What this driver is
Small-cap outperformance tends to occur when investors are confident about domestic economic growth. Smaller companies are more exposed to the domestic economy and have less access to international revenue diversification. They are also more sensitive to credit conditions, because they depend more heavily on bank lending and have less access to bond markets.

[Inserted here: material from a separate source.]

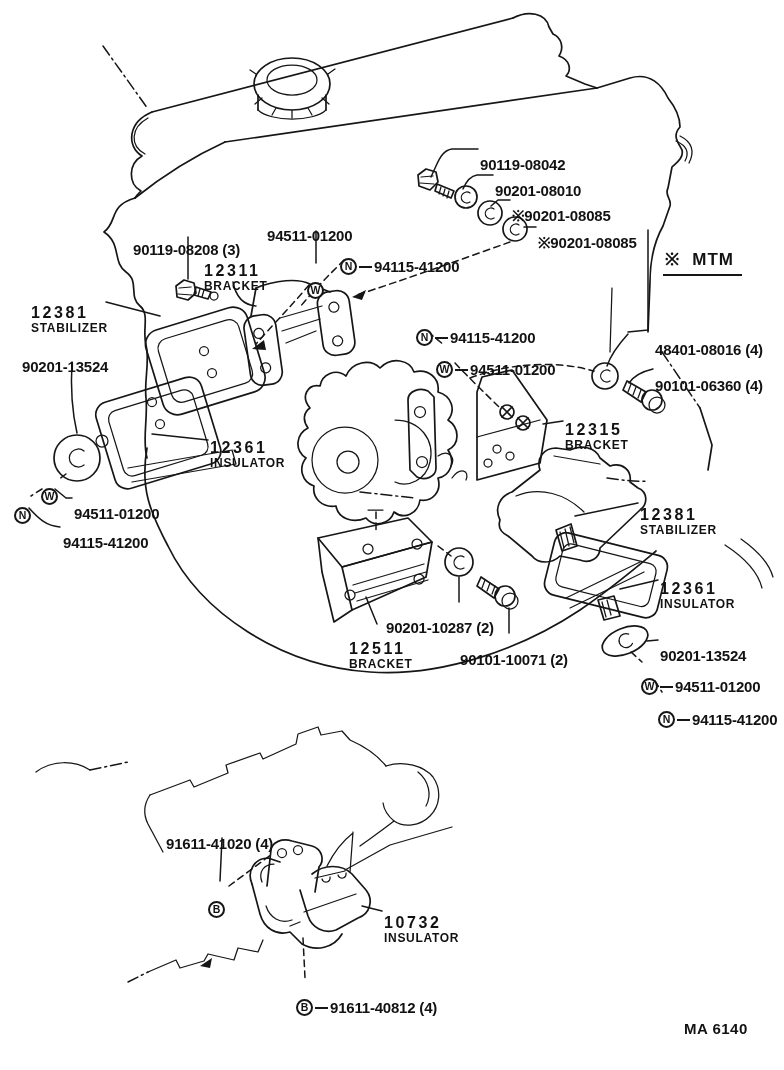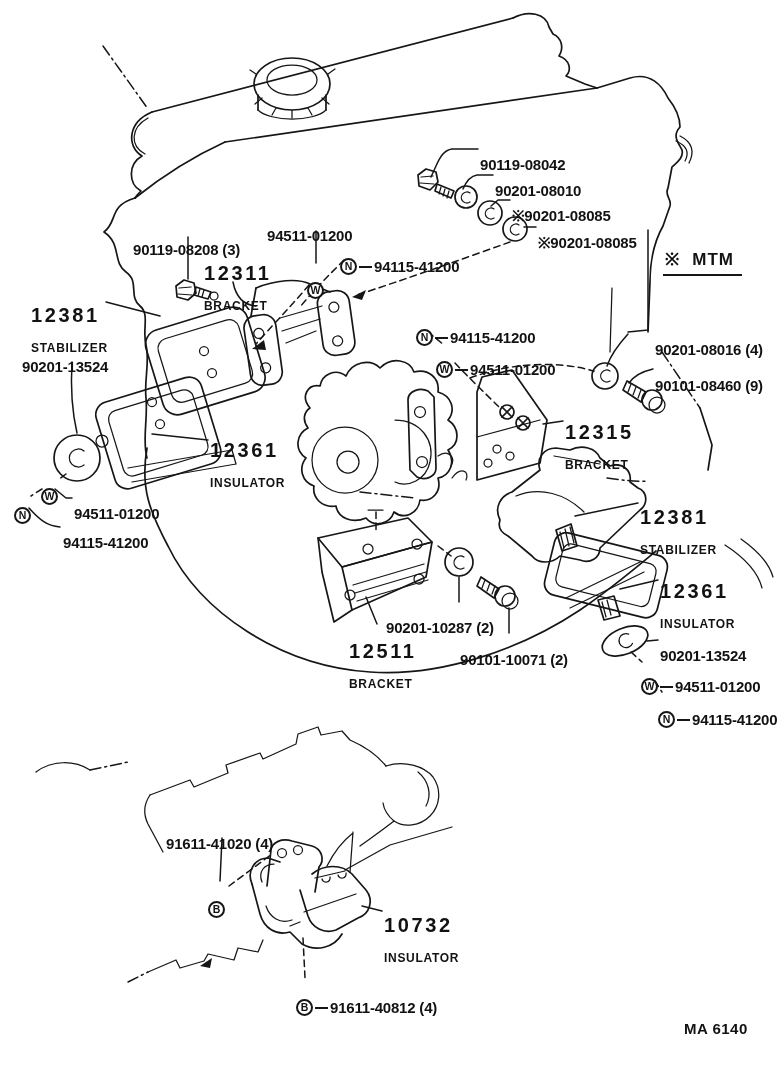"12311" .plabel.big .num { font-size: 20px -> 16px }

When small caps lead, the market is saying: the domestic economy is healthy, credit is available, and investors are willing to take on the additional risk of smaller, less liquid companies.
What activates it
The engine watches IWM (Russell 2000 small-cap ETF). A strong positive five-day return in IWM, particularly when it outperforms SPY, is the primary signal. The engine looks at the relative performance of IWM versus SPY to assess whether small caps are genuinely leading or just moving with the broad market.
What it connects to
Small-cap outperformance is often a companion to:
- Risk-on rotation — both reflect rising risk appetite
- Domestic growth — companies exposed to the US consumer and domestic capital spending
- Credit easing — small caps are more dependent on bank lending than large caps
The headwind case
Small caps underperform when credit tightens, when the dollar strengthens (reducing relative valuation attractiveness), or when growth fears are high. They are also more sensitive to interest rates on the liabilities side, since smaller companies often carry floating-rate debt.
How Decifer tracks it
IWM five-day returns are computed each cycle. The engine reads IWM alongside SPY and IEF. The pattern of small caps outperforming while credit is stable and Treasuries are not rallying is the cleanest version of the risk-on signal.